The problem might be partly down to the audience’s relationship to the true busker. Joshua Bell stood in the Washington Post Subway station in 2012 and played for 45 minutes with only seven people in a thousand stopping to listen. If we are unable or unwilling to discern true talent, then perhaps the future does belong to the Uber drivers of the concert hall. We want Paul Potts rather than the lesser known names of Jonas Kaufmann or John Tomlinson. If Il Divo are feted as true musicians and film theme music ranks as ‘classical’, then doesn’t it suggest that the music really doesn’t matter? In a world in which nobody knows anything, then anybody can be something and, increasingly, they are. Amateurism destroys the notion of professionalism so our novels are written by talk show hosts and pop stars design our fashions.
Less cynically, we might hope that quality still matters. It’s just that it rarely seems to be the case and what is happening to the arts today might happen to another jobs sector tomorrow. Perhaps accountants will be encouraged to ‘reclaim their environment’ by doing a little unpaid work in a free-to-use ledger system parked on a station concourse. Plumbers might like the chance to do some free plumbing; decorators given a ‘street ladder’ as well as a can of paint and paintbrush in order to paint a station wall. The creep of amateurism is slow but pernicious. Companies already farm out jobs to the amateur world. The coins in our pocket might well be designed by bored pensioners and public walls are often covered by the murals of school children. Why develop talent when you can simply launch a competition to find somebody new? The open-to-all competition is replacing the act of putting jobs out to tender. Architects are asked to submit their designs for buildings never knowing if they’ll get paid for their efforts. Designers are expected to design logos with the winner getting the job which is now described as the ‘prize’. Even the BBC weather no longer need to pay for professionally-taken photographs when Neville from Glossop is only too happy to send in his latest pictures.

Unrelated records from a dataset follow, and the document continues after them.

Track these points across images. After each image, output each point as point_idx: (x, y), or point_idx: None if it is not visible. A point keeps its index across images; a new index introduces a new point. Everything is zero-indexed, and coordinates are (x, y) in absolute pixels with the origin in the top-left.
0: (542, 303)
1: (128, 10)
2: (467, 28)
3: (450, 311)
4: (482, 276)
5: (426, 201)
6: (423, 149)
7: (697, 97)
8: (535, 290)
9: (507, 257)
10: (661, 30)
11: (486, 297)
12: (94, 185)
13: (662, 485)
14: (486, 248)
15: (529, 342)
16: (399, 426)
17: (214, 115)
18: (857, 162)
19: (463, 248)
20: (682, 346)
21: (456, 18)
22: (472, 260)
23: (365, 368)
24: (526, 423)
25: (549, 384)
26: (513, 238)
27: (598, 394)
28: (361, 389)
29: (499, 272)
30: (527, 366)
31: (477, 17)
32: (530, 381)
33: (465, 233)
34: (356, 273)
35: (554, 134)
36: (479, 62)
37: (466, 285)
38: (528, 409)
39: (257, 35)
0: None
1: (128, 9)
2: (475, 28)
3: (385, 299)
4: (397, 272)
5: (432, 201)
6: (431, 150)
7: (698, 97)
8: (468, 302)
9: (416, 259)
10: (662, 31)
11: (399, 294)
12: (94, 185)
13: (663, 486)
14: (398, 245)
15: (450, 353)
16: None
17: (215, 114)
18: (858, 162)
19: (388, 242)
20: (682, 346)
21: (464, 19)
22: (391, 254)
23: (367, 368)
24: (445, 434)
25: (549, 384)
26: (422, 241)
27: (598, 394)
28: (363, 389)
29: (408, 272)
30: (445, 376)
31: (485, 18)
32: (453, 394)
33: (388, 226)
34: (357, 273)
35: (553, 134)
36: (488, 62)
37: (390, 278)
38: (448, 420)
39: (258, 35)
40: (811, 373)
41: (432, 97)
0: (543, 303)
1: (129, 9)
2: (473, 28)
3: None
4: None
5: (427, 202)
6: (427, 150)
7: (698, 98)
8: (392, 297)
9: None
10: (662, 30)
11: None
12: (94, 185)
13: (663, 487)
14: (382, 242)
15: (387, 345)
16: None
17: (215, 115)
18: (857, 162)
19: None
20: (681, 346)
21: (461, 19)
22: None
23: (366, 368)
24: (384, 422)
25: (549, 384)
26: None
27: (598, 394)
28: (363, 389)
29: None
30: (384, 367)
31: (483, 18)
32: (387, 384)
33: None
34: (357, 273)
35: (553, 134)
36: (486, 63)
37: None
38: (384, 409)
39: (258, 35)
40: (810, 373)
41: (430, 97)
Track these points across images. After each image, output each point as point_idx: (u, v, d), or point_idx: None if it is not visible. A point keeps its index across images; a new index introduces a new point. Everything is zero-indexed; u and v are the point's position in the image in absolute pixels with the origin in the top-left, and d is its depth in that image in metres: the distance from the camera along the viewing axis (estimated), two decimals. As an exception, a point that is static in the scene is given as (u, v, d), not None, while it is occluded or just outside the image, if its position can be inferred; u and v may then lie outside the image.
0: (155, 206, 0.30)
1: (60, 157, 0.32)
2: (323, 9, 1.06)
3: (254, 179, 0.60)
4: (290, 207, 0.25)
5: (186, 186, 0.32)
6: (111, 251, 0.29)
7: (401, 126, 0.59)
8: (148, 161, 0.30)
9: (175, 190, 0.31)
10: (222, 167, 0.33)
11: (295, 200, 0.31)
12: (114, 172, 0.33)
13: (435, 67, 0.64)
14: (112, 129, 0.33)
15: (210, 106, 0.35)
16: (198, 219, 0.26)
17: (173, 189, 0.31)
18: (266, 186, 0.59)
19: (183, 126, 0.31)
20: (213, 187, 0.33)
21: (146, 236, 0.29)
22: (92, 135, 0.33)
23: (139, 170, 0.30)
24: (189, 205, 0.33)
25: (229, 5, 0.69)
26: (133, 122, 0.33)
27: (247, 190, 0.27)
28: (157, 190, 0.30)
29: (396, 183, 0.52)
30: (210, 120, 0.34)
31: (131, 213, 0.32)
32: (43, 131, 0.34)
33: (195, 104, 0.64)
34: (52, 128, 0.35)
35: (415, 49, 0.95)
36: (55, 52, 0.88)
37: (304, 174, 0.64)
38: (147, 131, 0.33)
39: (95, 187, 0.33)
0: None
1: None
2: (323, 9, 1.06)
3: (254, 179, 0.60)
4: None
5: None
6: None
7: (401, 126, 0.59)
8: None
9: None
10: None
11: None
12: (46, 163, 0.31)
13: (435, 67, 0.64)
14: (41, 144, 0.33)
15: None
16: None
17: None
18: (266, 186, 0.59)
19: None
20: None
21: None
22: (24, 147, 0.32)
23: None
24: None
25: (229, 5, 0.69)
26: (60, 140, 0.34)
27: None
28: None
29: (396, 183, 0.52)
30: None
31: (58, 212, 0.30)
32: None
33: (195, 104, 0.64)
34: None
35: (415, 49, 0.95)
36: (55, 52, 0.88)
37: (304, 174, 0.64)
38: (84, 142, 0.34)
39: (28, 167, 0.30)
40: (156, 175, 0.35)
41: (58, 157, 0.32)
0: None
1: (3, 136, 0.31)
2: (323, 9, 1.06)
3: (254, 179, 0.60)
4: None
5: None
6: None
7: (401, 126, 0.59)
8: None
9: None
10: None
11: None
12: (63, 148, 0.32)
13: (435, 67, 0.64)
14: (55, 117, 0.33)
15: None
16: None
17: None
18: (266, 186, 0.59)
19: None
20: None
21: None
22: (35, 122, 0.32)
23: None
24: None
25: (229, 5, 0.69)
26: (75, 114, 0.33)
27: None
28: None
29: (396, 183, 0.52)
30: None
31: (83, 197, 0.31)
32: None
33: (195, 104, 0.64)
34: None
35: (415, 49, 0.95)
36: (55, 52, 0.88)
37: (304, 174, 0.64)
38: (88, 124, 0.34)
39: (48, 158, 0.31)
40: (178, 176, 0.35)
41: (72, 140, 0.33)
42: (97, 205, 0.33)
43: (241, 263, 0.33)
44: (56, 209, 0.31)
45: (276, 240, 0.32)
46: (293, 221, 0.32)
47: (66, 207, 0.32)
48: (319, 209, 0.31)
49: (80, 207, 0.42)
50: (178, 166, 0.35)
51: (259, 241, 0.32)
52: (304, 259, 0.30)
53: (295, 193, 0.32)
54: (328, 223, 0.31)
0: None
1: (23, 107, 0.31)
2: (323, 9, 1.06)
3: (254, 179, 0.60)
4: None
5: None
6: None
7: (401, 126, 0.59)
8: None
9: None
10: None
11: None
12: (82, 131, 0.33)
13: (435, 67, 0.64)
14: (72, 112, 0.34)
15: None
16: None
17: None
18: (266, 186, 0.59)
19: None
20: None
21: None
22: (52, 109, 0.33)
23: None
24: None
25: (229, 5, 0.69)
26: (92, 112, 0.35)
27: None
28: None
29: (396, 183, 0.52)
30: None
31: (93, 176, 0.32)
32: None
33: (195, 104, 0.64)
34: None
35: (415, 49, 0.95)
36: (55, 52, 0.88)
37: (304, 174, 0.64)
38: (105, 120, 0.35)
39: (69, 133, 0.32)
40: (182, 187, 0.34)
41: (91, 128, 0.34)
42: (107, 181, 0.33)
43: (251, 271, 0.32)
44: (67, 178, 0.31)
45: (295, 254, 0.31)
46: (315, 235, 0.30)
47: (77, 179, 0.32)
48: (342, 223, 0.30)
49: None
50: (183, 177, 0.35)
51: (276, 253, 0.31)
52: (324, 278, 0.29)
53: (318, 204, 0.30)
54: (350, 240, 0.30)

‘I get so angry about this because you’re undercut by all the amateurs,’ said science fiction writer Harlan Ellison in one of his most famous rants. ‘It’s the amateurs who make it tough for the professionals.’
It is true. This is the great get-it-for-nothing culture where the long tail of rank amateurs can produce content cheaper than the skilled journeyman or woman. After all, what do you prefer to hear: a mechanical rendition of a David Bowie classic or a well played original composition? Who wants originality that’s hard to produce when something derivative is made so easily? No matter how anodyne or poorly written, a remake of Are You Being Served will attract more media coverage and a bigger audience than a comedy show written by new writers. Creativity is made handmaiden to fame or it has no value at all. Del Boy’s autobiography currently rides high in the charts but don’t hope to find the name of its real author. Who even needs an author if the public are willing to believe a book written by a fictional character? Even Robert Ludlum carries on producing best sellers nearly sixteen years after his death.
Free-to-play pianos might appear to be a pleasant addition to a shopping centre but that belies their purpose, which is to change the relationship between creator and audience. It is to break the positive feedback loop by which creators create and audiences pay them to carry on creating. S.J. Perelman once said that ‘I loathe writing. On the other hand I’m a great believer in money.’ Most buskers, writers, artists, and craftspeople understand that dynamic. It is the dynamic that made our civilisation flourish creatively for centuries. We should cherish it more than we do.